START SUPPLIED MATERIAL

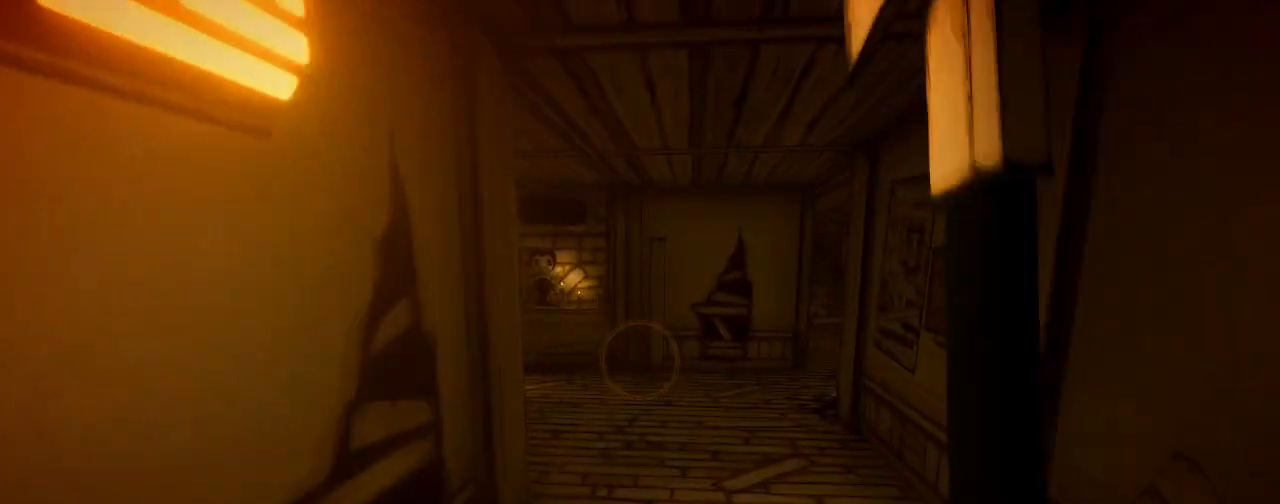
{"keys": ["shift", "w"], "mouse": [], "events": []}
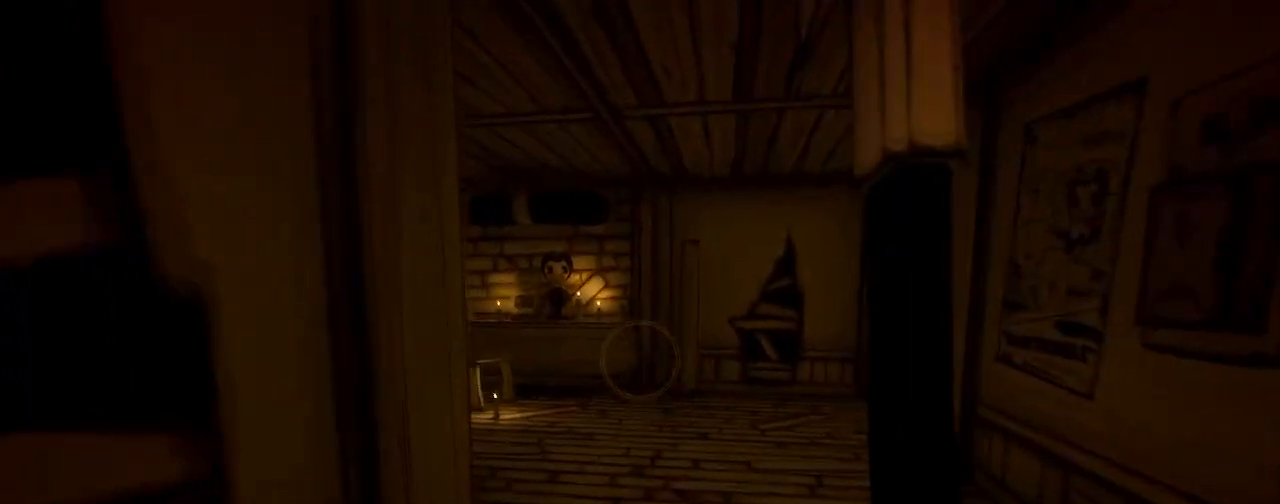
{"keys": ["shift", "w"], "mouse": [], "events": []}
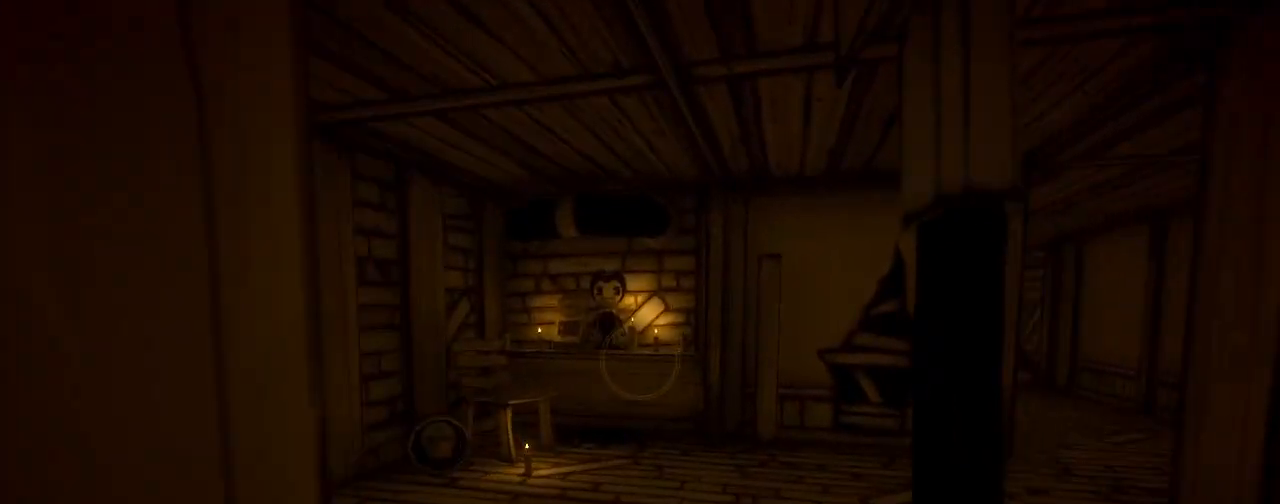
{"keys": ["shift", "w"], "mouse": [], "events": [[100, "a", "down"], [233, "a", "up"], [433, "a", "down"], [500, "a", "up"]]}
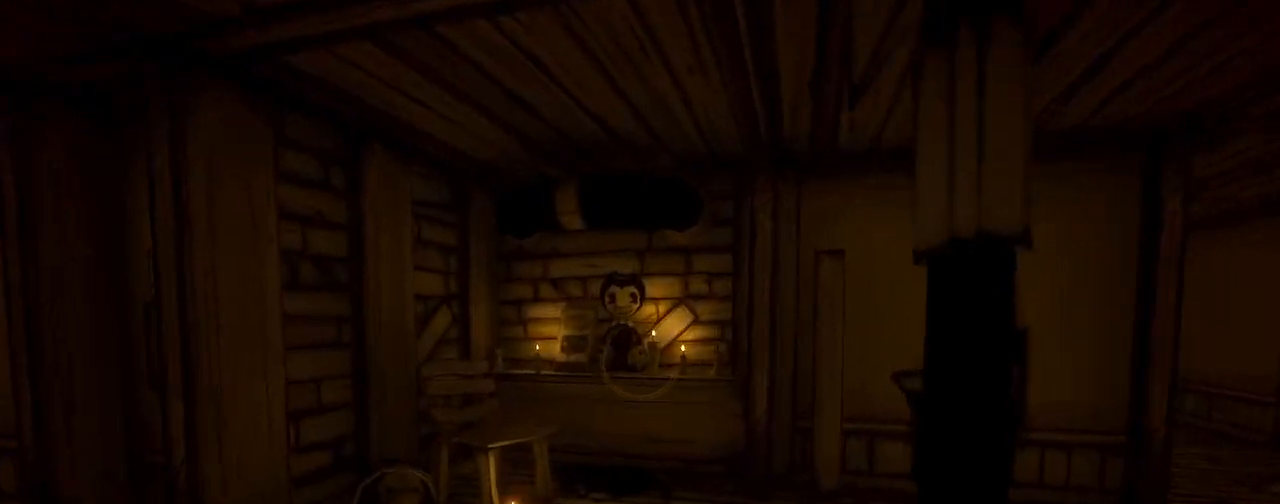
{"keys": ["shift", "w"], "mouse": [], "events": [[267, "a", "down"], [400, "a", "up"]]}
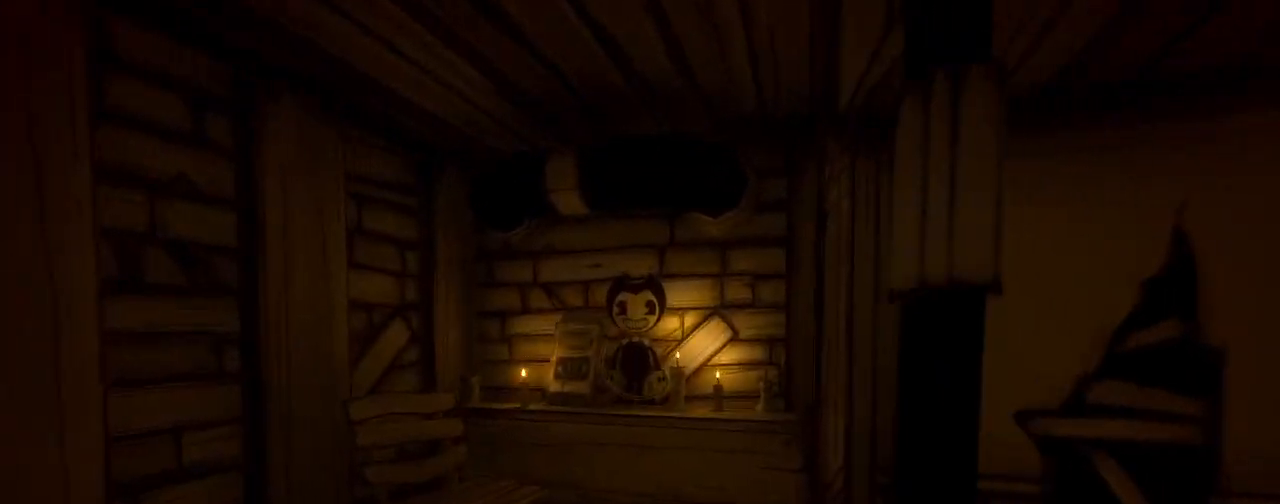
{"keys": ["shift", "w"], "mouse": [], "events": []}
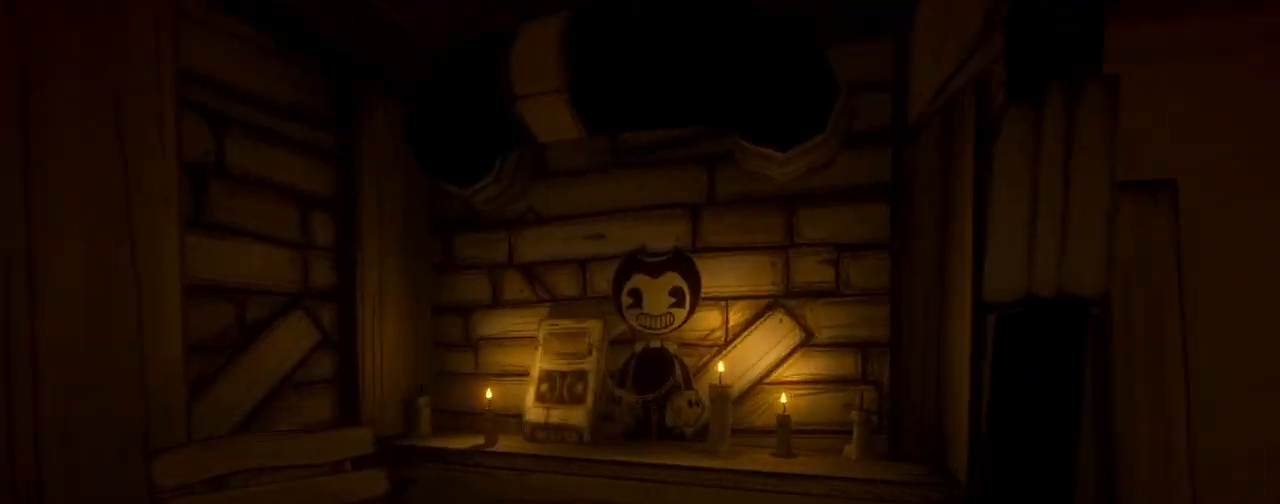
{"keys": ["shift", "w"], "mouse": [], "events": []}
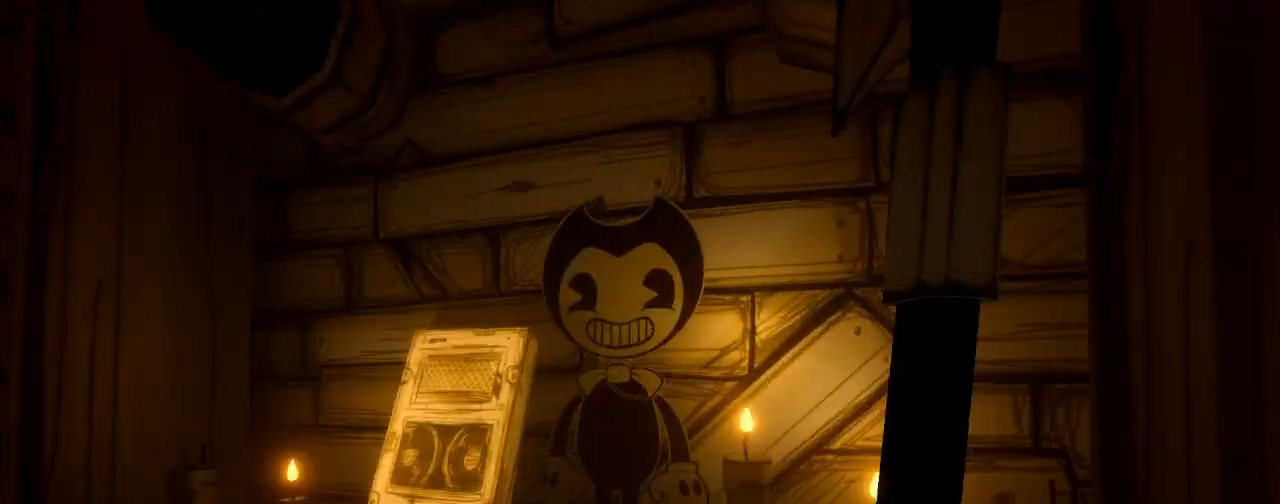
{"keys": [], "mouse": [], "events": [[33, "mouse_left", "down"], [100, "shift", "up"], [133, "w", "up"], [167, "mouse_left", "up"], [367, "q", "down"], [500, "q", "up"]]}
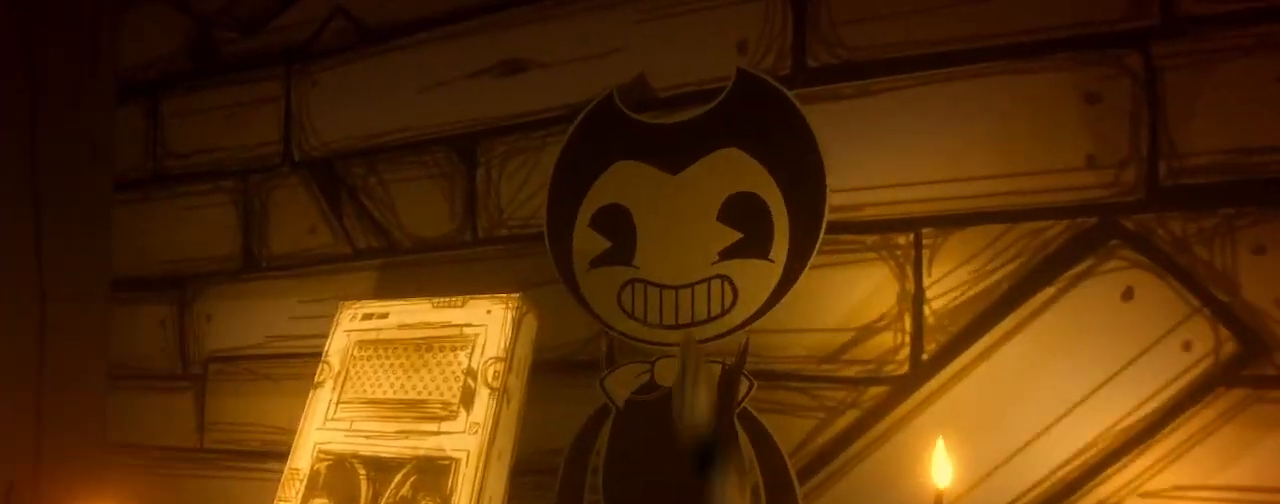
{"keys": [], "mouse": [], "events": [[167, "mouse_left", "down"], [333, "mouse_left", "up"]]}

END SUPPLIED MATERIAL

• EXERCISE INSTRUCTIONS
Restate every entry above word for word; no picture belongs in the copy.

• YOUR RESPONSE
{"keys": ["shift", "w"], "mouse": [], "events": []}
{"keys": ["shift", "w"], "mouse": [], "events": []}
{"keys": ["shift", "w"], "mouse": [], "events": [[100, "a", "down"], [233, "a", "up"], [433, "a", "down"], [500, "a", "up"]]}
{"keys": ["shift", "w"], "mouse": [], "events": [[267, "a", "down"], [400, "a", "up"]]}
{"keys": ["shift", "w"], "mouse": [], "events": []}
{"keys": ["shift", "w"], "mouse": [], "events": []}
{"keys": [], "mouse": [], "events": [[33, "mouse_left", "down"], [100, "shift", "up"], [133, "w", "up"], [167, "mouse_left", "up"], [367, "q", "down"], [500, "q", "up"]]}
{"keys": [], "mouse": [], "events": [[167, "mouse_left", "down"], [333, "mouse_left", "up"]]}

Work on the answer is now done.